Educação

Municípios que não atingiram índice da educação devem pedir reconsideração ao TCE

Assessoria AVP


Um grupo de técnicos da AMP (Associação dos Municípios do Paraná), de associações regionais de municípios e do Tribunal de Contas do Estado reuniu-se virtualmente na sexta-feira (dia 9) para debater a situação dos municípios que não conseguiram atingir o índice constitucional da educação em 2020. O encontro foi acertado após reunião do presidente da AMP e prefeito de Jesuítas, Júnior Weiller, com o presidente do TCE, Fabio Camargo, na quinta-feira (dia 8).

O grupo debateu o encaminhamento da demanda apresentada pela Amsop (Associação dos Municípios do Sudoeste do Paraná) relativa aos municípios que não conseguiram atingir índice mínimo de aplicação constitucional para a educação em 2020. Isto porque, em razão da pandemia, as aulas foram suspensas. Quando da análise da PCA (Prestação de Contas Anual) das prefeituras, poderá  haver questionamentos em relação a estas despesas, bem como eventuais restrições no CAUC (o serviço que disponibiliza informações sobre o cumprimento de requisitos fiscais necessários à celebração de instrumentos para transferência de recursos do Governo Federal, pelos entes federativos).
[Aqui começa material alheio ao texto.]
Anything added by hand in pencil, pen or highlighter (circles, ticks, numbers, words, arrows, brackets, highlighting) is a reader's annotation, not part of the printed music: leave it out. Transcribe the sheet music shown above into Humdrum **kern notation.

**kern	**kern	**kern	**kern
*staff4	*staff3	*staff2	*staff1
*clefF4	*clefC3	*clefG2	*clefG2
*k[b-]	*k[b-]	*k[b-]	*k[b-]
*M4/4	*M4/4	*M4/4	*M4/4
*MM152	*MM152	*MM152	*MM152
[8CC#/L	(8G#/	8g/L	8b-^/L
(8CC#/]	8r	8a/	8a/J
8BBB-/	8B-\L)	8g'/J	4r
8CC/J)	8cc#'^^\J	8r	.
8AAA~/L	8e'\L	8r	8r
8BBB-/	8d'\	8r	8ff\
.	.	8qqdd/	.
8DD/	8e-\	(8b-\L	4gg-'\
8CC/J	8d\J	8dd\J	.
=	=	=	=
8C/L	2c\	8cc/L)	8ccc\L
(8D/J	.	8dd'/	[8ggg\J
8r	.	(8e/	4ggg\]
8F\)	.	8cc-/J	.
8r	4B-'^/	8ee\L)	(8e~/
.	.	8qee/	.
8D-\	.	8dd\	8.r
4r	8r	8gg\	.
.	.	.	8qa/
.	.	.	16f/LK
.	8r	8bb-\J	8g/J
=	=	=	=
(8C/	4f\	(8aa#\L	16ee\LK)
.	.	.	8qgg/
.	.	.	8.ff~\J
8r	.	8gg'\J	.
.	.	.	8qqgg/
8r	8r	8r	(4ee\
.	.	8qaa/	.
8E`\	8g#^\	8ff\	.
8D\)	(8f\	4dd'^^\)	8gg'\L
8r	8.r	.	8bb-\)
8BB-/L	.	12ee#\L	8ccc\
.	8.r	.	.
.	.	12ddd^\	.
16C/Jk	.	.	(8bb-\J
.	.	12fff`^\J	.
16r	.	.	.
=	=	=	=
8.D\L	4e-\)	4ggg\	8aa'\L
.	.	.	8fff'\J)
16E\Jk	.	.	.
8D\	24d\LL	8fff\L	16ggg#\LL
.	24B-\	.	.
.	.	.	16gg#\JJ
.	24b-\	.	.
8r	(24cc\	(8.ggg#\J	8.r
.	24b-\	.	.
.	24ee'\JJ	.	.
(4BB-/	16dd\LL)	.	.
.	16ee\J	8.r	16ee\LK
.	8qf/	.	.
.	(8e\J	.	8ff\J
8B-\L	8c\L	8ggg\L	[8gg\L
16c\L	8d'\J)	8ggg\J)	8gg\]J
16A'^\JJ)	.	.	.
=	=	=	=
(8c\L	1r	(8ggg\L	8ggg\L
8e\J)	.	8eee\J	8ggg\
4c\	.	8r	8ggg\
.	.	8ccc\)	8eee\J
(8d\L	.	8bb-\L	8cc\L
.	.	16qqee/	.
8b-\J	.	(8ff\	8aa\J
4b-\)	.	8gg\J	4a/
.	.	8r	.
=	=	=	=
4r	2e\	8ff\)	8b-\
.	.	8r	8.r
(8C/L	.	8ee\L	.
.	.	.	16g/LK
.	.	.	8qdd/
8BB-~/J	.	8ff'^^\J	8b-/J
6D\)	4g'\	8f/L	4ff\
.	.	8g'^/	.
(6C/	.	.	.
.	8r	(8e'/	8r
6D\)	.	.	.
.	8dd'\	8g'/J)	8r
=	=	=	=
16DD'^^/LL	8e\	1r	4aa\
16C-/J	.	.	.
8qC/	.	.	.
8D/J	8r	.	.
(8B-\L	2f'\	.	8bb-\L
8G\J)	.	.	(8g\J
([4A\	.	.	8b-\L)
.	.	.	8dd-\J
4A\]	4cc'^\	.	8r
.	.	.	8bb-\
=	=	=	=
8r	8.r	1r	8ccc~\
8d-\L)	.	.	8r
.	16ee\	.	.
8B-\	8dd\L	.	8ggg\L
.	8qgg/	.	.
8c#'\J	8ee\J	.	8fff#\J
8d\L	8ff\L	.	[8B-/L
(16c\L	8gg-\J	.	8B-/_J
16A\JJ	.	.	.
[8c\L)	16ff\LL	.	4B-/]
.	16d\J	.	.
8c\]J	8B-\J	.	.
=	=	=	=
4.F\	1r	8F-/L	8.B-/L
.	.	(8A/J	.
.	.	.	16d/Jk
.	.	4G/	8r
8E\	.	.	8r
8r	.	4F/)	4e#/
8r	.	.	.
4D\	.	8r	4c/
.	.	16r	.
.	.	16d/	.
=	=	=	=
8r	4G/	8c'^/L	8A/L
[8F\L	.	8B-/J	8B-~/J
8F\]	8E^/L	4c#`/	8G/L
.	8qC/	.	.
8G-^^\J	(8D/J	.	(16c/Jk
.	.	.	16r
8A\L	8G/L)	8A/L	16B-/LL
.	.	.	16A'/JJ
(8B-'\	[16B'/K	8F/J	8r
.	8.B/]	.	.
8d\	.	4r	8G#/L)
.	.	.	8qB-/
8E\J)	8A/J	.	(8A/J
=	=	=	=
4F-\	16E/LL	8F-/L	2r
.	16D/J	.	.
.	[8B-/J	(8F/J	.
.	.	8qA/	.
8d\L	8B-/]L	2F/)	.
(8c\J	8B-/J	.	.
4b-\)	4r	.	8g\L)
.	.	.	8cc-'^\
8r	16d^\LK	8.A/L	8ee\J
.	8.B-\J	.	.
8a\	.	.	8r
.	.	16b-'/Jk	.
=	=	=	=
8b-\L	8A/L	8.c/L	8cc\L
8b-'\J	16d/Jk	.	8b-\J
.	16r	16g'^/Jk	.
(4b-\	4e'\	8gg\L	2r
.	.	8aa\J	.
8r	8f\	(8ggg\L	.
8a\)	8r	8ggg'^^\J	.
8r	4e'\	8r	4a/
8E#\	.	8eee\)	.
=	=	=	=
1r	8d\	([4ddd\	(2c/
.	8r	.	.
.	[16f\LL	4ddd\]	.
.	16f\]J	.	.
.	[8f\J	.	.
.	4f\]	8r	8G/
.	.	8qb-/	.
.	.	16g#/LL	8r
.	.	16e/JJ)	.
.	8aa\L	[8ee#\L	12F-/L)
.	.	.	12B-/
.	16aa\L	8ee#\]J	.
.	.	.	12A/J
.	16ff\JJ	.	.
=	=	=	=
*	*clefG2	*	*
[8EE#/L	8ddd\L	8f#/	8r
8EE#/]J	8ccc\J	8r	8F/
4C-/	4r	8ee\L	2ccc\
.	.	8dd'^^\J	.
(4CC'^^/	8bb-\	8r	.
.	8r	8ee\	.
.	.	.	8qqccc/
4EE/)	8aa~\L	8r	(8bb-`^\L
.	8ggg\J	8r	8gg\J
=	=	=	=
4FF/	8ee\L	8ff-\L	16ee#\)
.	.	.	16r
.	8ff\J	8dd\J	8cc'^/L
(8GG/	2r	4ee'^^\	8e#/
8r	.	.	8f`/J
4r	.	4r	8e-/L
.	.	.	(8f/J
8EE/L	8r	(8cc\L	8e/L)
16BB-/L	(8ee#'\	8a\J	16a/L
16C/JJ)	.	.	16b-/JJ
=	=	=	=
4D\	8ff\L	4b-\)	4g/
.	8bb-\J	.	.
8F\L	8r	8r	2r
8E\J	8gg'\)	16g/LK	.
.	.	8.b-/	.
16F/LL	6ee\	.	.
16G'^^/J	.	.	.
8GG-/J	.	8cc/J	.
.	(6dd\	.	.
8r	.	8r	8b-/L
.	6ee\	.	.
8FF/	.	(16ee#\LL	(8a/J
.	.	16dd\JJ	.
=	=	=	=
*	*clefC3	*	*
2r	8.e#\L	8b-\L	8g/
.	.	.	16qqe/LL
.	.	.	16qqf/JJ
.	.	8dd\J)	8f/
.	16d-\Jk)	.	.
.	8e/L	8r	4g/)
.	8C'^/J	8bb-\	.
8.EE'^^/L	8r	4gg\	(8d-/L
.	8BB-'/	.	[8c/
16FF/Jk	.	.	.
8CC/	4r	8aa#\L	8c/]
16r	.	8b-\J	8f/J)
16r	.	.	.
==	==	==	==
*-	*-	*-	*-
A orientação aos municípios é que façam um pedido de reconsideração ao TCE, por meio de requerimento externo, para o Núcleo de Gestão Fiscal Municipal. Nele, devem apresentar as razões do não atingimento do índice , e inclusive que o protocolo ocorra de forma preliminar, antes da análise da PCA. Eles devem indicar o superávit da educação – 2020 e também apresentar a demonstração do empenhado em 2021 para que o novo índice seja atualizado e registrado. A orientação é empenhar os valores no ID3, no primeiro trimestre do exercício de 2021 (fontes 101, 102, 103 e 104). Mencionar a lei/decreto que abriu o crédito adicional ajuda a acelerar o processo, inclusive para eventual pedido de certidão.

Os prefeitos em primeiro ano de mandato têm regramento especial, previsto no regimento interno do TCE, no §2º do  art. 293. Para verificação do cumprimento das exigências constitucionais com saúde e educação, no primeiro ano de mandato, excetuada a hipótese de reeleição, serão consideradas, exclusivamente, as despesas nele executadas, incluindo-se, em relação às ações e serviços públicos de saúde, a obrigatória recomposição em relação ao exercício imediatamente anterior, nos termos dos arts. 25 e seguintes da Lei Complementar nº 141/2012.

Participaram do evento Vivianeli Araújo Prestes, coordenadora de Gestão Municipal do TCE/PR; Rafael Augusto Fontana, analista de controle externo do TCE/PR; Joslei Gequelin, analista de controle da área contábil, e Carlos Aparecido Baqueta, da Coordenadoria de Gestão Municipal do TCE.

Pelos municípios, participaram: o presidente da Amsop e prefeito de Bom Sucesso do Sul, Nilson Antonio Feversani; o presidente da Amcespar (Associação dos Municípios do Centro do Paraná) e prefeito de Inácio Martins, Edemétrio Benato Junior; e o  presidente da Amenorte (Associação dos Municípios do Médio Noroeste do Paraná) e prefeito de Tapejara, Rodrigo Pezão; os secretários-executivos da Amsop, José Kresteniuk; e da Amusep, Claudio Galetti; além dos servidores de vários municípios. A  coordenação dos trabalhos foi dos advogados da AMP, Francine Frederico e  Moisés Pessuti.